** Source material follows **

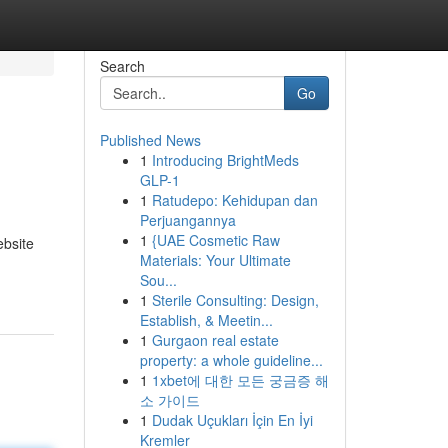
Search
Go
Published News
1
Introducing BrightMeds
GLP-1
1
Ratudepo: Kehidupan dan
Perjuangannya
1
{UAE Cosmetic Raw
ebsite
Materials: Your Ultimate
Sou...
1
Sterile Consulting: Design,
Establish, & Meetin...
1
Gurgaon real estate
property: a whole guideline...
1
1xbet에 대한 모든 궁금증 해
소 가이드
1
Dudak Uçukları İçin En İyi
Kremler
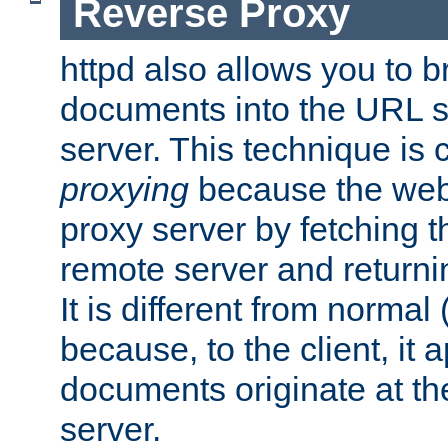
Reverse Proxy
httpd also allows you to b
documents into the URL sp
server. This technique is 
proxying
because the web 
proxy server by fetching 
remote server and returnin
It is different from normal
because, to the client, it 
documents originate at th
server.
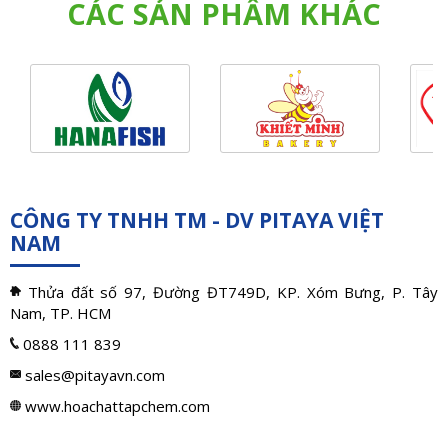
CÁC SẢN PHẨM KHÁC
CÔNG TY TNHH TM - DV PITAYA VIỆT
NAM
Thửa đất số 97, Đường ĐT749D, KP. Xóm Bưng, P. Tây
Nam, TP. HCM
0888 111 839
sales@pitayavn.com
www.hoachattapchem.com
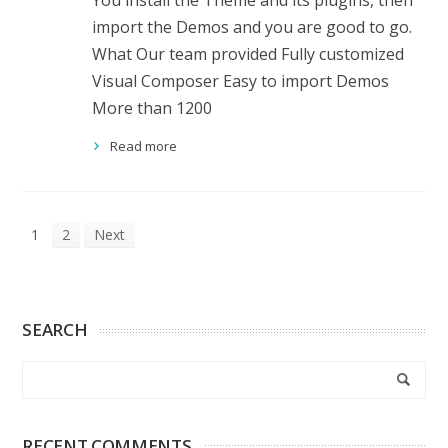
You install the Theme and its plugins, then
import the Demos and you are good to go.
What Our team provided Fully customized
Visual Composer Easy to import Demos
More than 1200
Read more
1
2
Next
SEARCH
RECENT COMMENTS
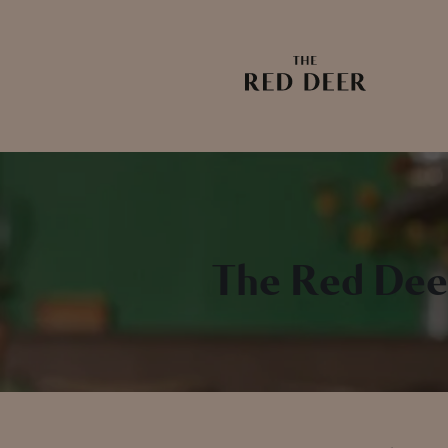
The Red Dee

** End of Source material **

**What you are asked to do:** Find the line that contains "0888 111 839", then write out that line and each one after it, exactly and with nothing else, through the end of the entries above, without the pictures.

**Answer to this exercise:**
0888 111 839
sales@pitayavn.com
www.hoachattapchem.com
You install the Theme and its plugins, then
import the Demos and you are good to go.
What Our team provided Fully customized
Visual Composer Easy to import Demos
More than 1200
Read more
1
2
Next
SEARCH
RECENT COMMENTS
The Red Dee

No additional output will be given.